Nor is it constitutionally permissible to impose servitude on land, without consent of the owner, by payment of permanent damages where the continuing impairment of the land is for a private use. (See Fifth Ave. Coach Lines v. City of New York, 11 N Y 2d 342, 347; Walker v. City of Hutchinson, 352 U. S. 112.) This is made clear by the State Constitution (art. I, § 7, subd. [a]) which provides that "[p]rivate property shall not be taken for public use without just compensation" (emphasis added). It is, of course, significant that the section makes no mention of taking for a private use.
In sum, then, by constitutional mandate as well as by judicial pronouncement, the permanent impairment of private property for private purposes is not authorized in the absence of clearly demonstrated public benefit and use.
Id. at 230-231 (Jasen, J., dissenting) (footnote omitted).
That smoke ... er steam .. stack is pretty visible, and there's a lot of traffic in the area that seems related to the plant. But otherwise, not a lot of evidence of nuisance-like effects.
From a nearby side road, for example, you can see the structure but it kind of blends in.

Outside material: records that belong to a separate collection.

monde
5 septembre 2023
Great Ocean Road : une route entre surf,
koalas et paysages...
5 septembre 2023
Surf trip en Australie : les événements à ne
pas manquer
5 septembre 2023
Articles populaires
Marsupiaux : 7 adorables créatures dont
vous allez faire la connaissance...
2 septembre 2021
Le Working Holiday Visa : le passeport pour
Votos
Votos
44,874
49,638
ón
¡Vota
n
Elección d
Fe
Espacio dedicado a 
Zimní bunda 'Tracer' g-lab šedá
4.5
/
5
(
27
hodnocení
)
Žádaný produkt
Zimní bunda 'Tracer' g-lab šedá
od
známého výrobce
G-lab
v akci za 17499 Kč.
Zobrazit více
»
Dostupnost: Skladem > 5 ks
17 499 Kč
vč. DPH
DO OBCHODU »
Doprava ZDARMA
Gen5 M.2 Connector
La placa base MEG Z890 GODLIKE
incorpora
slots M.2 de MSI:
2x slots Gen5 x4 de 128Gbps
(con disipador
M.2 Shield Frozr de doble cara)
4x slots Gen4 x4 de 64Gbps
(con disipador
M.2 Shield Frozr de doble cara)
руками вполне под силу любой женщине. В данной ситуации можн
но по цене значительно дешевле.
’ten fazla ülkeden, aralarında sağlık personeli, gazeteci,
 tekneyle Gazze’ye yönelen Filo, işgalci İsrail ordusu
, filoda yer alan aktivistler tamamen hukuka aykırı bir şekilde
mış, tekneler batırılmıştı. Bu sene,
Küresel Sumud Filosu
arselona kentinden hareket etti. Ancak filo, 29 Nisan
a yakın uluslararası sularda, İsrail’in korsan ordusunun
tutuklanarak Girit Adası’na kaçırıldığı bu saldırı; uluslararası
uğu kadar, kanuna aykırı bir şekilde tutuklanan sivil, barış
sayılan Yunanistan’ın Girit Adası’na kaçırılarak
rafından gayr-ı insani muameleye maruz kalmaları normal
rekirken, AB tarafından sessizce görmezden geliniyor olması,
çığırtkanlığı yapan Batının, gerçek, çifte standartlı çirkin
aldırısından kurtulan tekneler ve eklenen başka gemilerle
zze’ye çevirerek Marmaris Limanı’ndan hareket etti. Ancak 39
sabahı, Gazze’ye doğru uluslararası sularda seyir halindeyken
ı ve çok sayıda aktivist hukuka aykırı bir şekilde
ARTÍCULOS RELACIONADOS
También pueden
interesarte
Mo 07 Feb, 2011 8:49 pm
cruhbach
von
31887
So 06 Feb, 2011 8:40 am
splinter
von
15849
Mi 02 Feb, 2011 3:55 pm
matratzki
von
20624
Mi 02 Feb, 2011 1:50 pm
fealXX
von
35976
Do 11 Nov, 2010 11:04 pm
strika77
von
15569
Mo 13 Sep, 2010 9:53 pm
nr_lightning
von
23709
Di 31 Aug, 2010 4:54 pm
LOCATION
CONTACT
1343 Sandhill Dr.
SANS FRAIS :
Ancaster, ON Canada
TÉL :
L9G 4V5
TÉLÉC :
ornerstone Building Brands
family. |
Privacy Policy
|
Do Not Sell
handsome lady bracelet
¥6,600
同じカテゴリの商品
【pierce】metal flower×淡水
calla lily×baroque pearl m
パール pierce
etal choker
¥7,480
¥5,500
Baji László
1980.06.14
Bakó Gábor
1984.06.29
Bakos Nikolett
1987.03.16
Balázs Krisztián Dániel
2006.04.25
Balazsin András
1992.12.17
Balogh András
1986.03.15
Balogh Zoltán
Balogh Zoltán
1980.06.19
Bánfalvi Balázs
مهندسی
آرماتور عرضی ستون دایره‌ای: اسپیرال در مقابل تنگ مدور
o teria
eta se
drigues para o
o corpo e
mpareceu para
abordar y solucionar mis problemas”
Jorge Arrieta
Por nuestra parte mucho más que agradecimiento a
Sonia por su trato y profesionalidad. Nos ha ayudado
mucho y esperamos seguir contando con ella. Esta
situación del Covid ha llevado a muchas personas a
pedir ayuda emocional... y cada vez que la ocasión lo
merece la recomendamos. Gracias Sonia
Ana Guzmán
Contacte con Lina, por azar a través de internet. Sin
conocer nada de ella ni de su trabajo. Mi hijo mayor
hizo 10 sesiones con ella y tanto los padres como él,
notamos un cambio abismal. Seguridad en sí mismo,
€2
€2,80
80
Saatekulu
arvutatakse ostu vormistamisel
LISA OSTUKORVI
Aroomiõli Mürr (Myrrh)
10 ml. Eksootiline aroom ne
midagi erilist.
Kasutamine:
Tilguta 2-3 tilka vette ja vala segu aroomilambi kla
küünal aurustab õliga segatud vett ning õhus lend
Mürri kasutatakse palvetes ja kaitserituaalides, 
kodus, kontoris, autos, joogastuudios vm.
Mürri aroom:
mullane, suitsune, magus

If you go, the best vantage point is along Route 9W.
And what of the Boomer and other plaintiff properties? There remain a few businesses in the area, as well as a few homes, but the biggest single use of the adjacent area is as a rather large centralized school. We took this shot from its massive parking lot).
So was this side trip worth it? On the whole yes, even though it wasn't very dramatic (or even very exciting except as a dirt lawyer thing). As we noted above, there's just something about being on the site that helps you get a better understanding -- a clearer mental picture -- of a case and the issues.
We can't say this one is worth a special trip, but if you are in the area or like us it is just a short detour, head on up route 9W and check it out.